Objective: To assess whether an individual's degree of psychological resilience can be determined from physiological metrics passively collected from a wearable device.
Materials and methods: Data were analyzed in this secondary analysis of the Warrior Watch Study dataset, a prospective cohort of healthcare workers enrolled across 7 hospitals in New York City. Subjects wore an Apple Watch for the duration of their participation. Surveys were collected measuring resilience, optimism, and emotional support at baseline.
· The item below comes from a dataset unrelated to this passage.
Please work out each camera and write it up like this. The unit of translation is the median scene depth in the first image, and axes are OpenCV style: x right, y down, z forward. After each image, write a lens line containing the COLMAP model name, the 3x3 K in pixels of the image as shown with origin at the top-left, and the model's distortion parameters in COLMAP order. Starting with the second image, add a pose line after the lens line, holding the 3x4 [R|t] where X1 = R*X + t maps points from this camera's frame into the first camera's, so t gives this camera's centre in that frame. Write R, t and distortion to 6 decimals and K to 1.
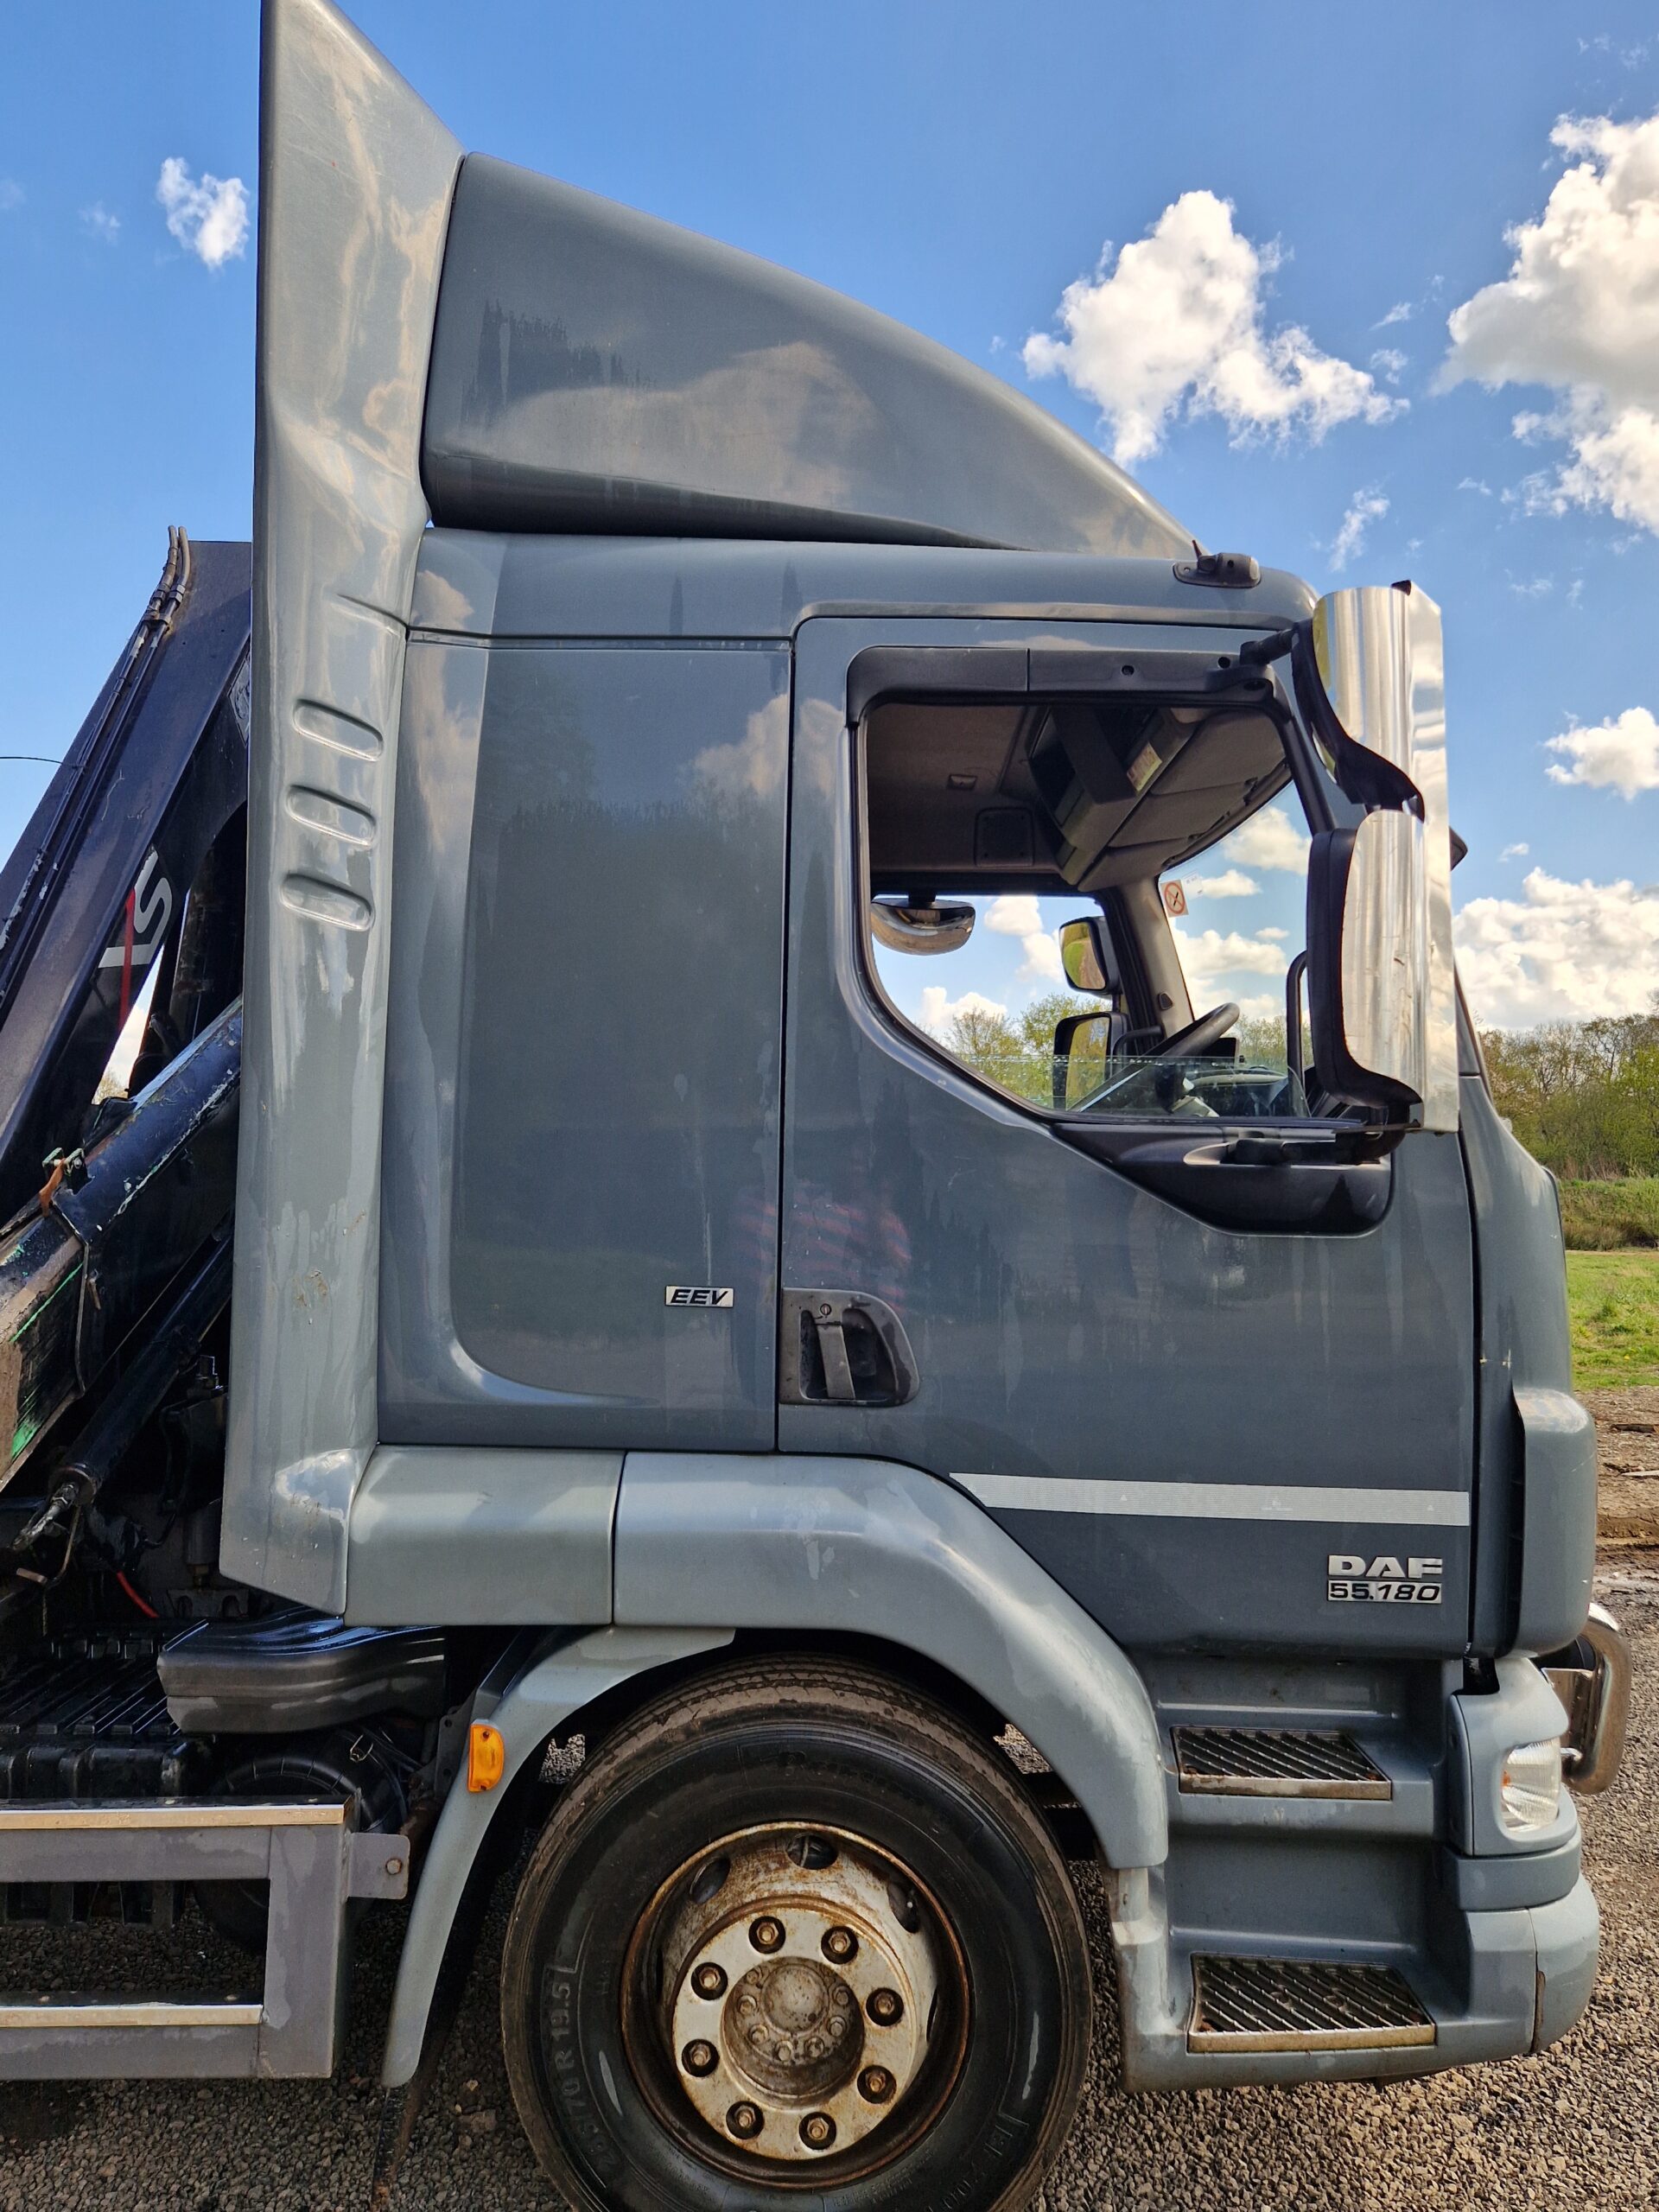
lens RADIAL K [[1474.2, 0, 829.5], [0, 1474.2, 1106.0], [0, 0, 1]] dist [0.066681, -0.043391]
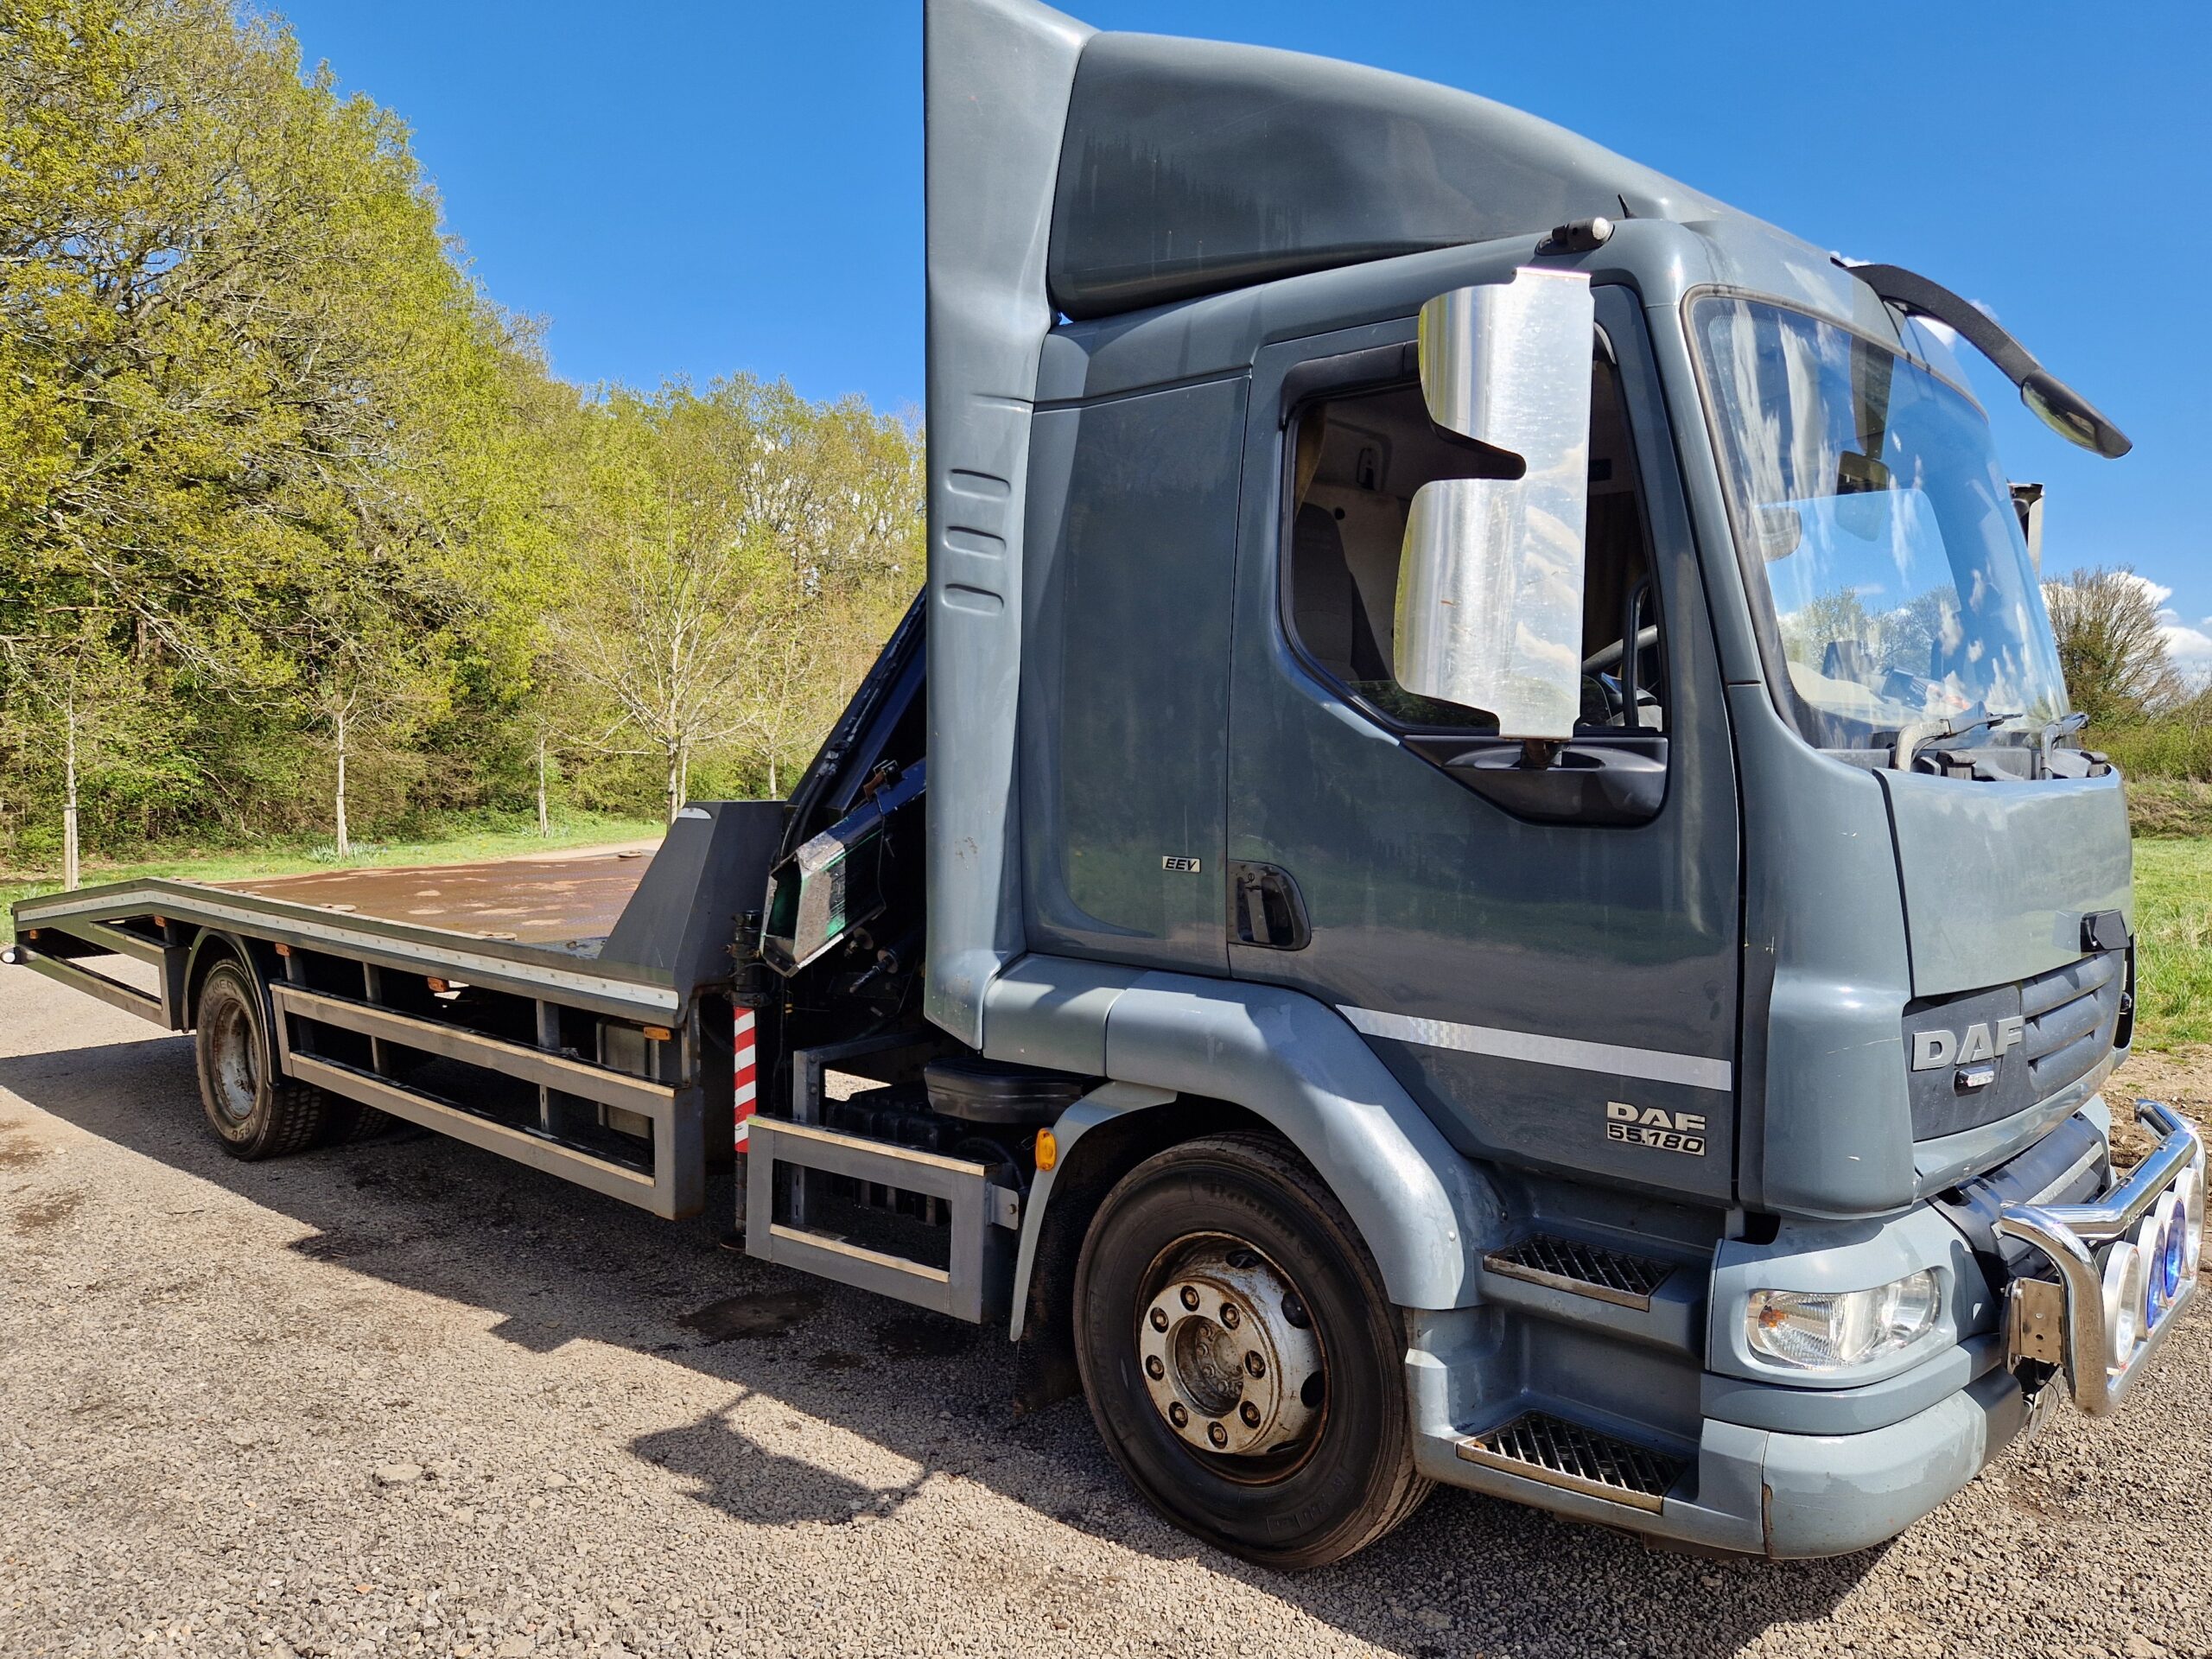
lens RADIAL K [[1474.2, 0, 1106.0], [0, 1474.2, 829.5], [0, 0, 1]] dist [0.066681, -0.043391]
pose [[0.783286, 0.020349, -0.621329, 0.779594], [0.030153, 0.997044, 0.070666, -0.004788], [0.620930, -0.074086, 0.780357, -0.140671]]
Results: We evaluated data from 329 subjects (mean age 37.4 years, 37.1% male). Across all testing sets, gradient-boosting machines (GBM) and extreme gradient-boosting models performed best for high- versus low-resilience prediction, stratified on a median Connor-Davidson Resilience Scale-2 score of 6 (interquartile range = 5-7), with an AUC of 0.60. When predicting resilience as a continuous variable, multivariate linear models had a correlation of 0.24 (P = .029) and RMSE of 1.37 in the testing data. A positive psychological construct, comprised of resilience, optimism, and emotional support was also evaluated. The oblique random forest method performed best in estimating high- versus low-composite scores stratified on a median of 32.5, with an AUC of 0.65, a sensitivity of 0.60, and a specificity of 0.70.
Discussion: In a post hoc analysis, machine learning models applied to physiological metrics collected from wearable devices had some predictive ability in identifying resilience states and a positive psychological construct.
Conclusions: These findings support the further assessment of psychological characteristics from passively collected wearable data in dedicated studies.